O Sistema “S” é formado por instituições privadas sem fins lucrativos que desenvolvem serviços sociais e estão sujeitas ao dever de realizar licitação, já que são mantidas com recursos provenientes de contribuições de natureza tributária. Essas instituições são denominadas de entidades paraestatais, pois atuam ao lado do Estado para executar atividades de interesse público. As instituições submetem-se ao controle do Tribunal de Contas da União – TCU em decorrência da gestão de recursos parafiscais. Assim, a Corte de Contas pode fiscalizar as licitações e contratos dessas entidades e recomendar ações que visem garantir transparência na contratação de fornecedores.
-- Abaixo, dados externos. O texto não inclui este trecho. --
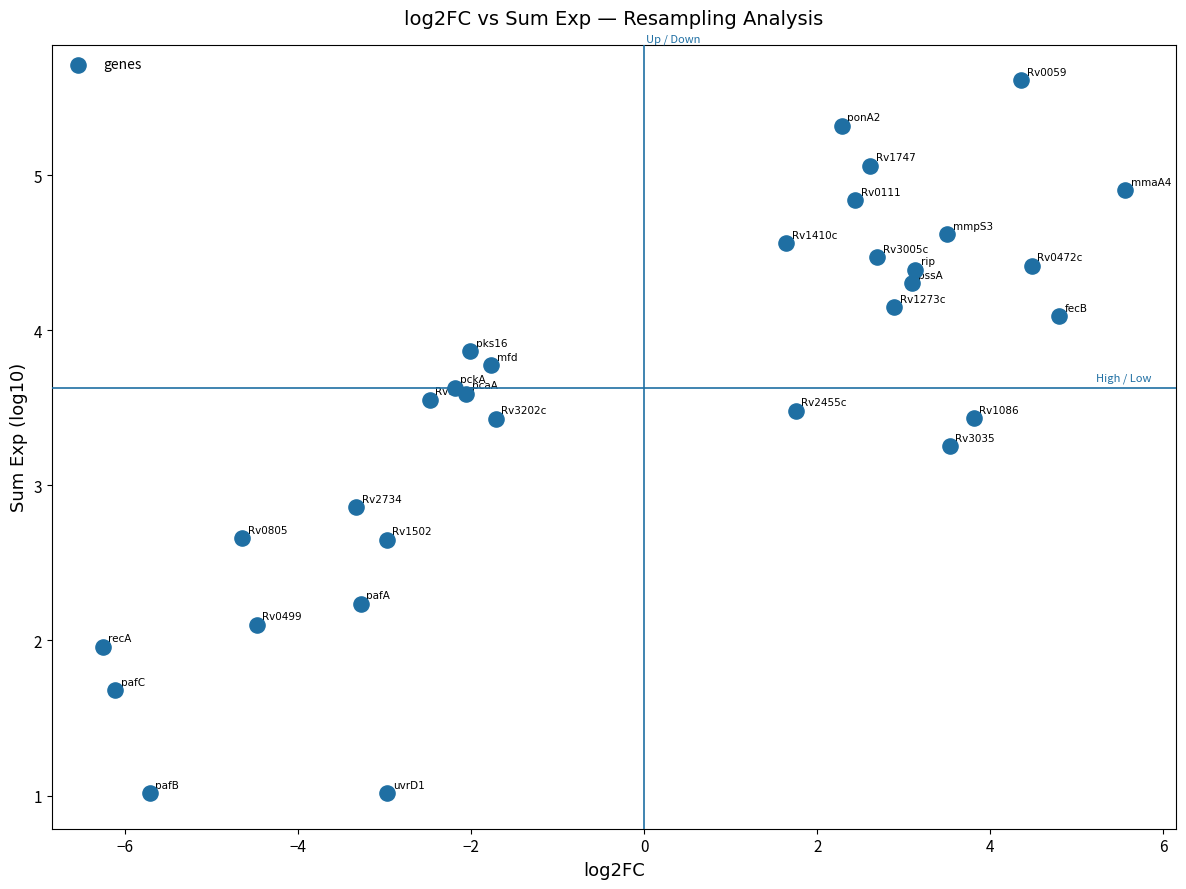

What Y value in the scatter plot is closest to 3?

2.9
Com isso, o TCU, no Acórdão nº 3.949/2016, que tratava da contratação de serviços de assessoria e consultoria jurídica, determinou a uma das entidades do Sistema “S”, com o intuito de impedir restrições à competitividade, que a divulgação da alteração de item do Edital da Concorrência Pública, com a possibilidade de diversas empresas sediadas em outros estados poderem participar do certame, apenas três dias antes da data prevista para a entrega das habilitações e propostas técnicas, sem a abertura de novo prazo para a primeira sessão, o que, potencialmente, inviabilizou a participação de sociedades de advogados eventualmente interessadas, devido à exigência do item em questão, o que configura atentado ao princípio da razoabilidade e da isonomia entre possíveis licitantes.

Exigência de divulgação

Dessa forma, de acordo com o advogado e professor de Direito Jorge Ulisses Jacoby Fernandes, é imperioso salientar que os órgãos públicos que se submetem a Lei nº 8.666/1993 devem observar o art. 21, que estabelece que qualquer modificação no edital exige divulgação pela mesma forma que se deu o texto original, reabrindo-se o prazo inicialmente estabelecido, exceto quando, inquestionavelmente, a alteração não afetar a formulação das propostas. “Note que, apesar de as entidades paraestatais não terem que observar o conteúdo explícito da Lei nº 8.666/1993, os dispositivos desse diploma normativo representam um norteador para que o TCU analise as licitações e contratos”, afirma.